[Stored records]
-----

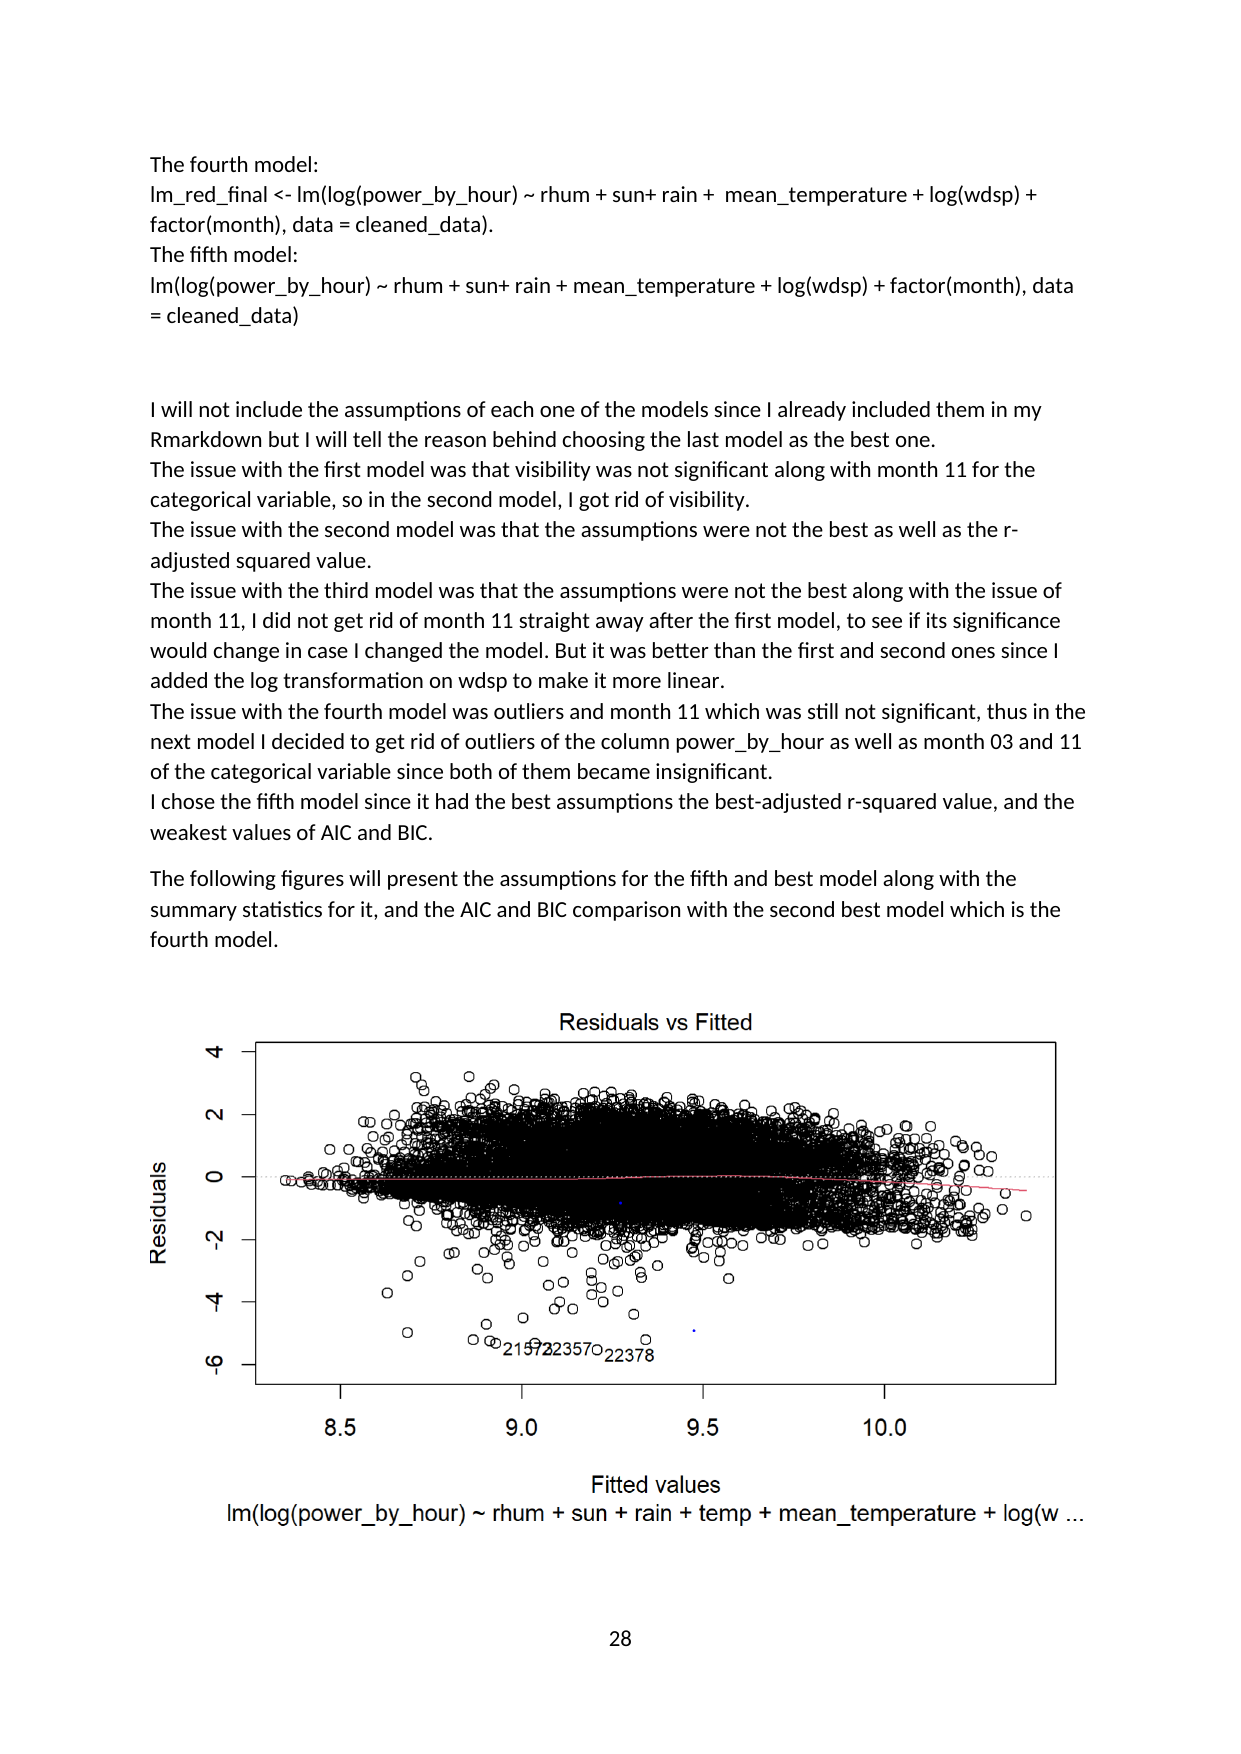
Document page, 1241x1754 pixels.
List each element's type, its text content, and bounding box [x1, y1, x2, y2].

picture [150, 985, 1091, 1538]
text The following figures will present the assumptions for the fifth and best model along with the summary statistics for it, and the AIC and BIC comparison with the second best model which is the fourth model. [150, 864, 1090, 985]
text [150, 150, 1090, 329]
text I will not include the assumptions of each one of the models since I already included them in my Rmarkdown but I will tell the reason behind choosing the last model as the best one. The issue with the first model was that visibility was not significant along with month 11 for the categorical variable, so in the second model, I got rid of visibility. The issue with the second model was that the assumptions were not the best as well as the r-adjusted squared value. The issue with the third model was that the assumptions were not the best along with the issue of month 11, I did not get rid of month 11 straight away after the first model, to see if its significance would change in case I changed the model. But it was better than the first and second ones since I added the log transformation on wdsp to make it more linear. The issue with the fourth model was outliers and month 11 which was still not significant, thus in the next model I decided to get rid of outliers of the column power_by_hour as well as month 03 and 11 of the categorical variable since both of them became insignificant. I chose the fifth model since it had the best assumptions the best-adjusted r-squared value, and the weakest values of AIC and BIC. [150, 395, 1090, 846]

-----

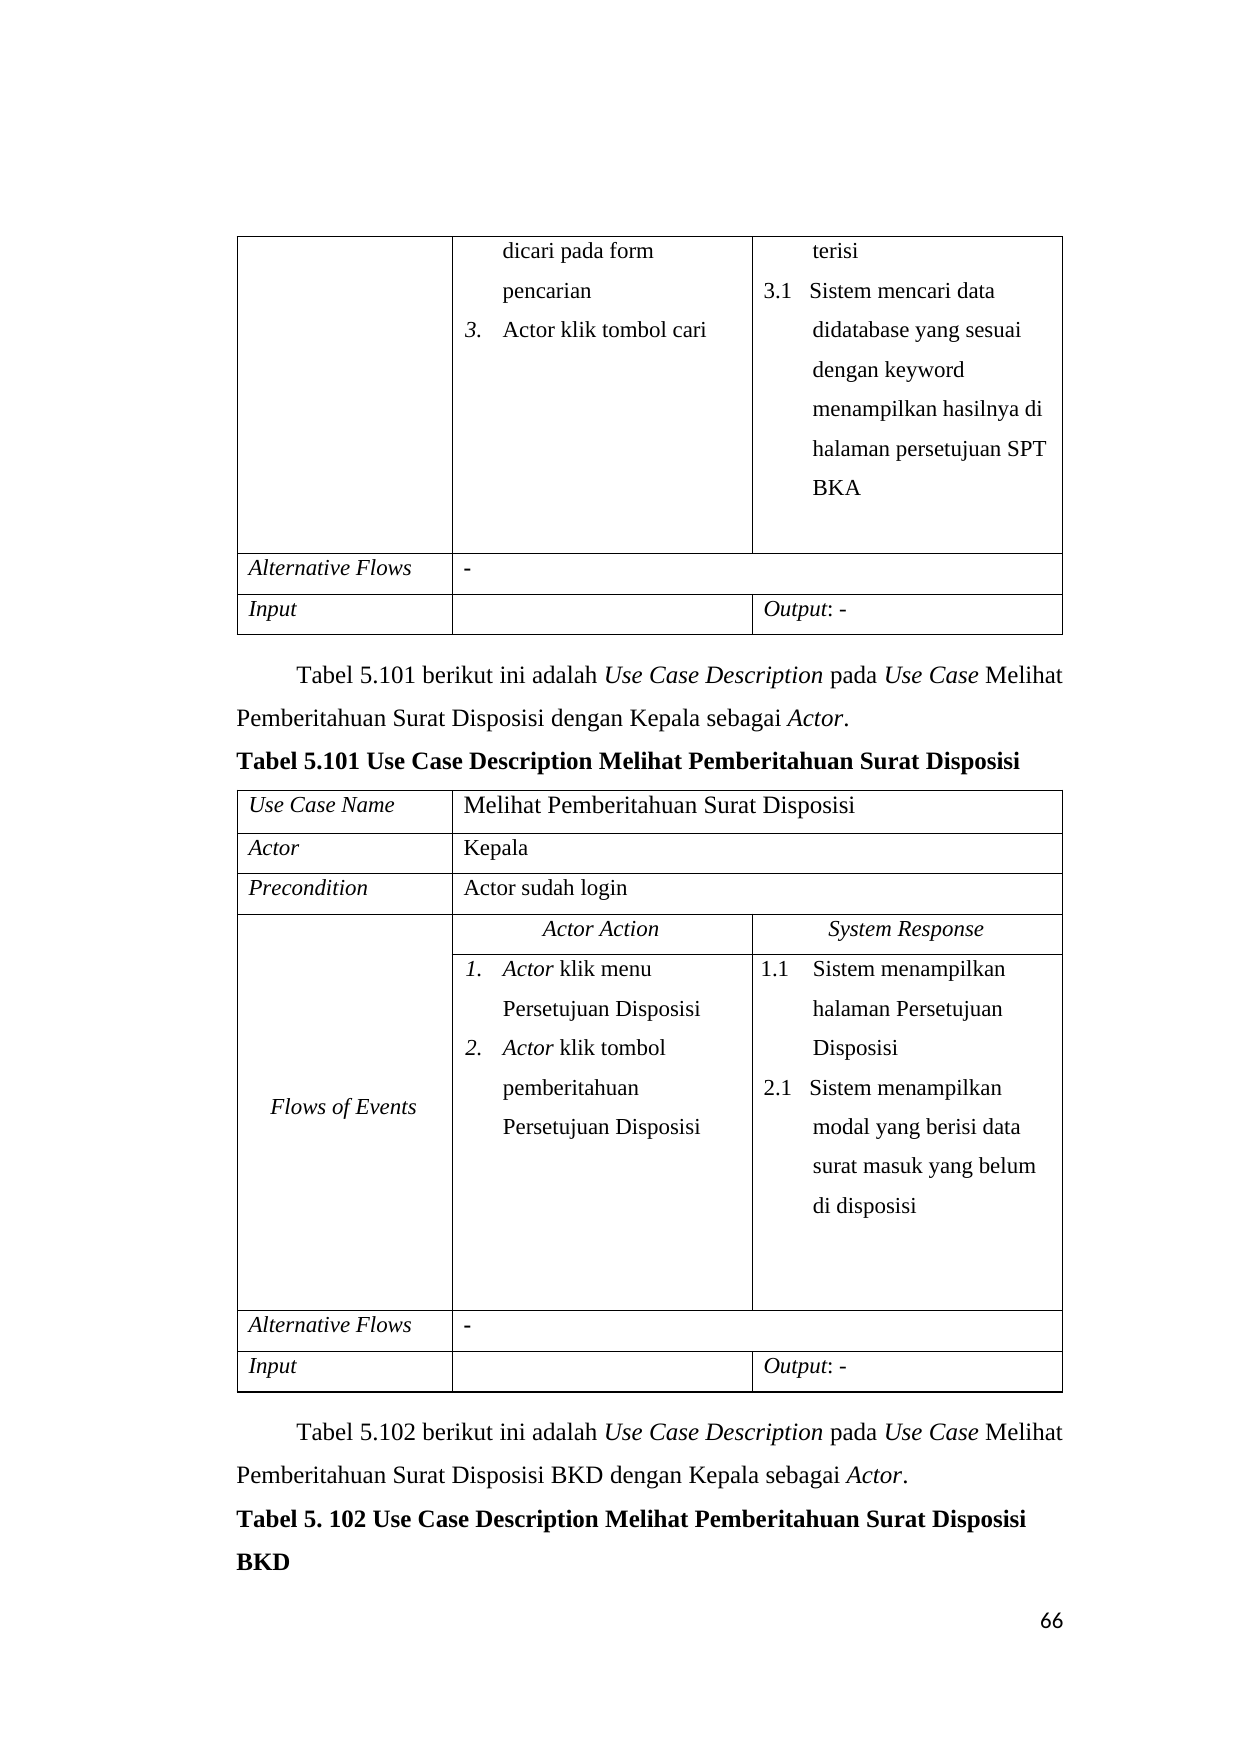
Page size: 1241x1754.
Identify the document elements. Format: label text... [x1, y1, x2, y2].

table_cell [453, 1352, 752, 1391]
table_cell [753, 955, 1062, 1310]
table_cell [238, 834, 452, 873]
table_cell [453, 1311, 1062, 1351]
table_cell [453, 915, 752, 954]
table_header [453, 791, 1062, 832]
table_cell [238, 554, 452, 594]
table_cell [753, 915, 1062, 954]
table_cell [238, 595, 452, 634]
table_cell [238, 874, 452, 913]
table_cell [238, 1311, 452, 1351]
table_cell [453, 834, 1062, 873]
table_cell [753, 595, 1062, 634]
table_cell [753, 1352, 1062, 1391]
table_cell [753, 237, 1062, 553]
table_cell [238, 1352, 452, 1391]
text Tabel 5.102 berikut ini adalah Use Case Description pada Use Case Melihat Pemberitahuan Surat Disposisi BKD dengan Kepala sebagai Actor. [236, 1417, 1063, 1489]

-----

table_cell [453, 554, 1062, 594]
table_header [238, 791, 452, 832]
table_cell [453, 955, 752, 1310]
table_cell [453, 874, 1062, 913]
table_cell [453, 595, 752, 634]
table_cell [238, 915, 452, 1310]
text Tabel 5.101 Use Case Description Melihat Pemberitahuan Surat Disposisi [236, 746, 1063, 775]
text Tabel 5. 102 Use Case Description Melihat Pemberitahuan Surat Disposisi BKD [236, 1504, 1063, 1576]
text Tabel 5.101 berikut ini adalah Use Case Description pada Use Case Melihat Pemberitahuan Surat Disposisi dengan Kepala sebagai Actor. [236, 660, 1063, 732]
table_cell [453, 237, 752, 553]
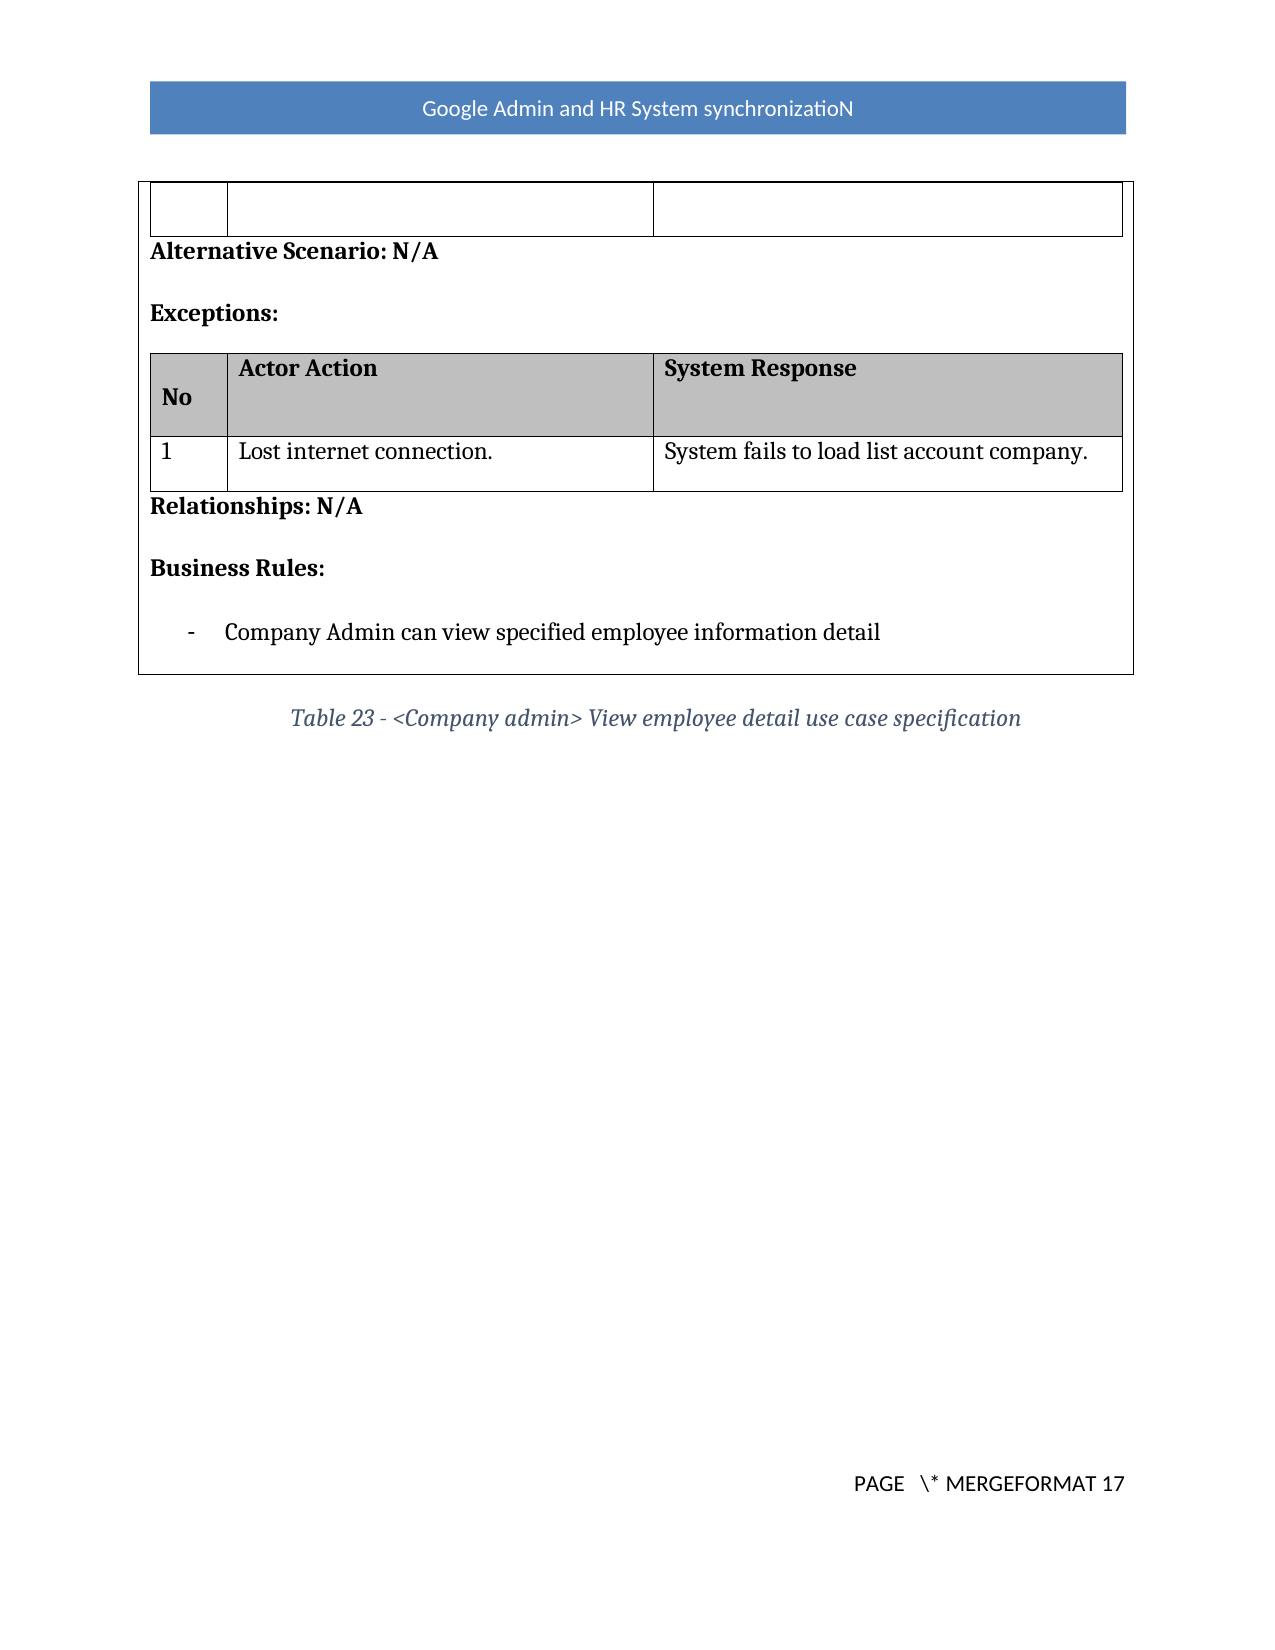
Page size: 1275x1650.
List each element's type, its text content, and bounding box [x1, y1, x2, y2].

-----

> **WORK INSTRUCTION**:
Please go through the data and copy each line containing the word "size".

> **RESULT OF THIS EXERCISE**:
Page size: 1241x1754.
Page size: 1275x1650.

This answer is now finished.